Germany's Stock Market & the French Election
Knowing where prices will go BEFORE the votes are tallied
by Nico Isaac
Updated: April 24, 2017
If you've been sailing the virtual "sea" of Germany's stock market over the last week, chances are, you've had your maritime compass pointed in one single direction: Due southwest, to the French Presidential Election.
Following the desired course, however, proved extremely challenging as a dense fog obscured the way. In the days leading up to April 23rd's round-one vote, the scene was shrouded in uncertainty. Wrote one April 21 news source:
"Dax is showing little movement as investors on sidelines ahead of French vote.
"There are small odds of a worse-case scenario in which the first round could usher in a race between the two candidates markets fear most -- the far-right Marine Le Pen and far-left Jean-Luc Melenchon...

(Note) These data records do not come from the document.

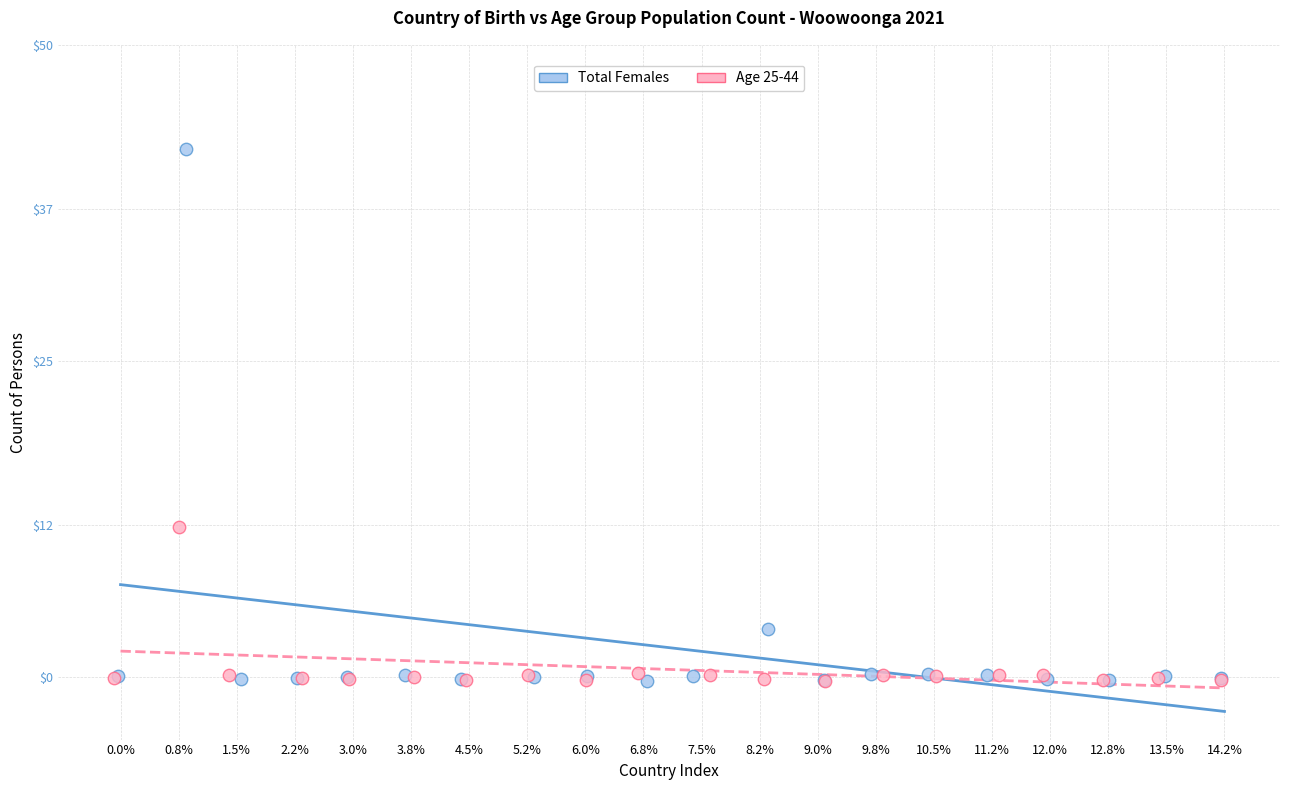

Which series contains the highest Y value?

Total Females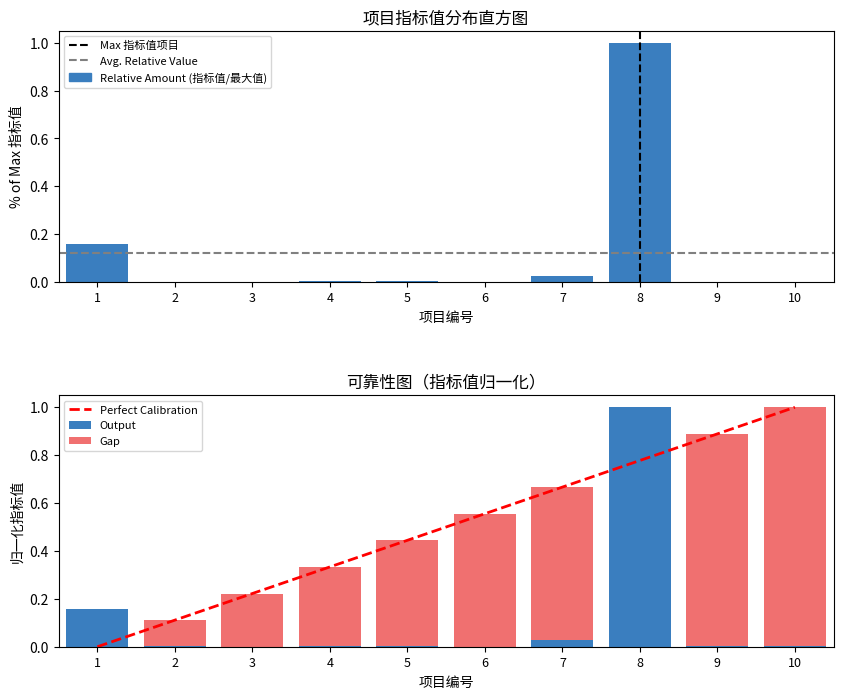

How many categories are shown in the chart?

10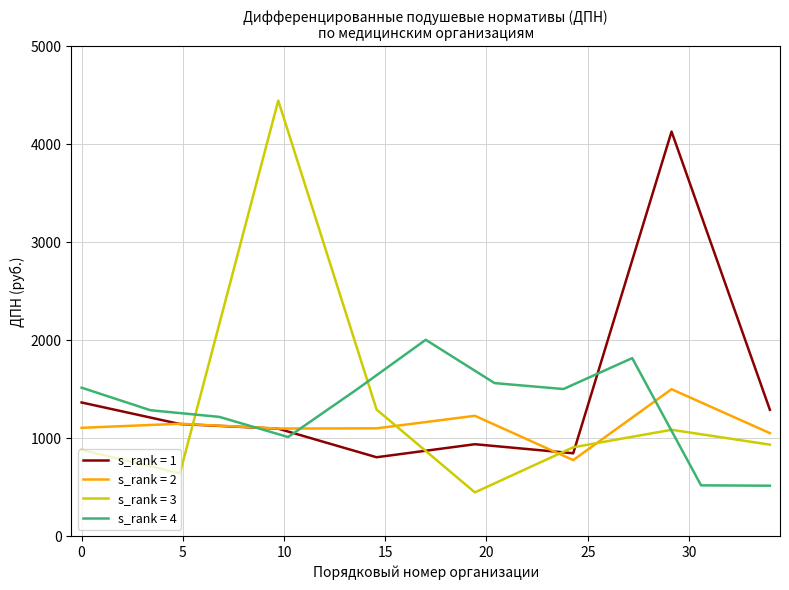

What is the sum of all values?

45720.2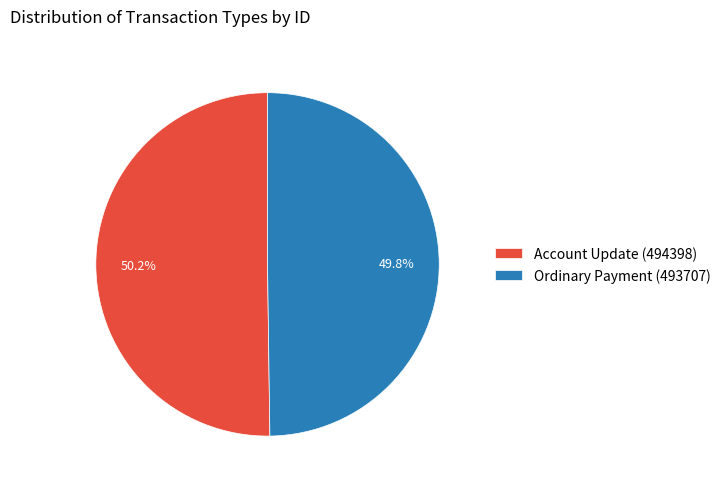

Does any single category account for the majority?

Yes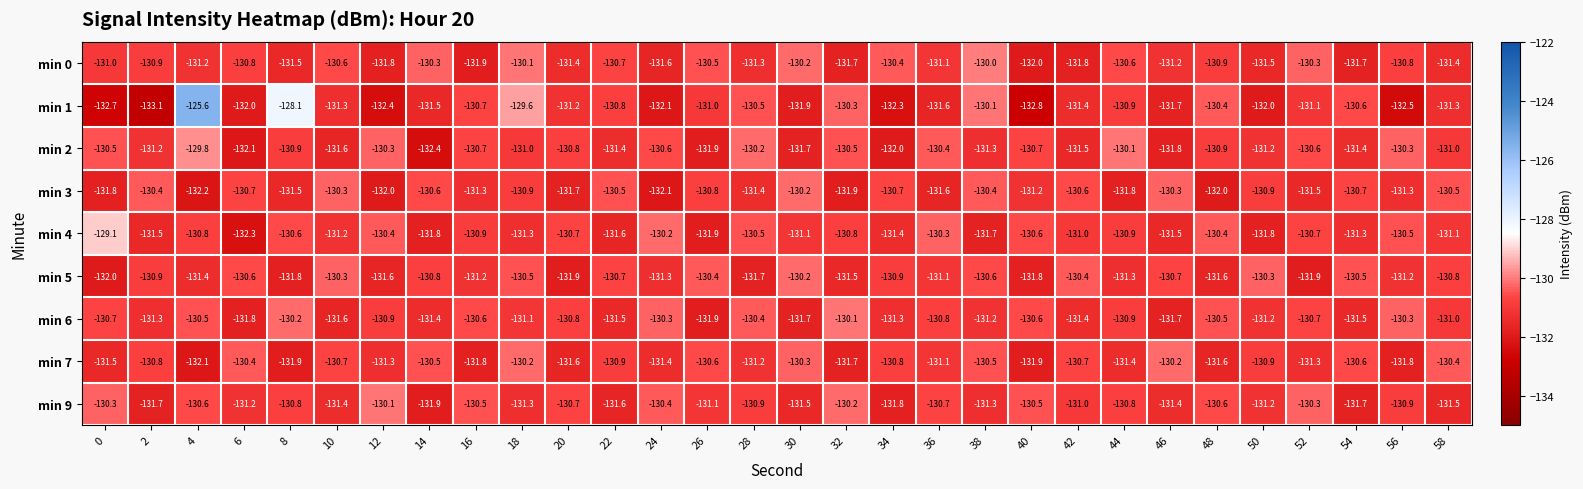

Where is min 9 nearest to the value -131?

42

"A market-benign outcome still seems most likely but there is a meaningful risk that something more worrisome happens." (CNBC)
In other words: German investors should drop anchor. Sit tight. And wait and see whether the widely feared apocalyptic "Frexit" scenario plays out.
Or ... not!
See, in the same uncertain days leading up the April 23 vote, on April 21 our Stocks Pro Service set politics aside and Elliott wave analysis front and center. There, editor Murat Yilmaz provided clear insight of the DAX's near-term trend, calling for a rally to new highs:
"The bottoming process ... seems to be continuing, as prices remain reluctant to exceed the 12115.5 levels for now. However, as long as trading continues above the 12026 line, new highs should be breaking above this short term halfway resistance ... We will set the previous high at 12268 as initial next target in that case." --- Murat Yilmaz
What happened next?
On April 24, the DAX surged skyward to a record high, pictured below.
Mainstream analysts called the move a "relief rally," triggered by the fact that centrist Emmanual Macron beat Melenchon in the polls on April 23. Meanwhile, our April 21 Stocks Pro Service factored in a rally long before "relief" at Macron's defeat existed.
So, the next round of the French Presidential election takes place on May 7. We can't say who will win. But we can say investors using its outcome to gauge the markets' near-term trend will again face a lot of uncertainty.